Excerpt provided —
* * * * * * *

[esip-semantictech] [AGENDA] ESIP SemTech Telecon - 2019-05-28

Blake Regalia blake.regalia at gmail.com
Thu May 30 10:37:22 EDT 2019


Please forgive the delayed response -- I am still traveling :)  Also, thank
you all for engaging in this discussion. I am adding Krzysztof Janowicz in
cc.


> From time to time there are proposals to encode geometry in RDF, seemingly
> with the notion that the RDF stack provides the tools necessary to process
> more or less any data. I’m not so sure.


I think there might be a misunderstanding, and please let me know if I am
missing something -- but the idea is to *not* encode geometry in RDF,
neither as Triples nor in Literals. NeoGeo proposed the former, GeoSPARQL
advises the latter. There are clear and pressing issues with storing large,
complex geometry data in Literals with no apparent benefit. While the idea
may seem okay on paper, it actually fails in practice. We demonstrated a
few of those issues in our workshop paper [1] and have since gathered
plenty more feedback from the community about other latent issues, such as
(just to name a few) the underlying RDBMS not allowing text literals beyond
a few megabytes, or creating named graphs with different levels of geometry
simplification in order to make spatial operations in SPARQL queries
feasible. Whether or not one views the use of literals as appropriate from
a modeling perspective, there are very real technical limitations that
prompted us to rethink the need for geometry in RDF, especially since it
seems these problems might only become apparent (and quite serious) at
scale.

* * * * * * *

Data extract —
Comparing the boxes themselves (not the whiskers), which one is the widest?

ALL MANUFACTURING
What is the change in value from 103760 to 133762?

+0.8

* * * * * * *

About this task —
Transcribe the mailing-list reply on geometry in RDF verbatim, starting at "Please forgive the" and ending at "not so sure.".

Response below —
Please forgive the delayed response -- I am still traveling :)  Also, thank
you all for engaging in this discussion. I am adding Krzysztof Janowicz in
cc.


> From time to time there are proposals to encode geometry in RDF, seemingly
> with the notion that the RDF stack provides the tools necessary to process
> more or less any data. I’m not so sure.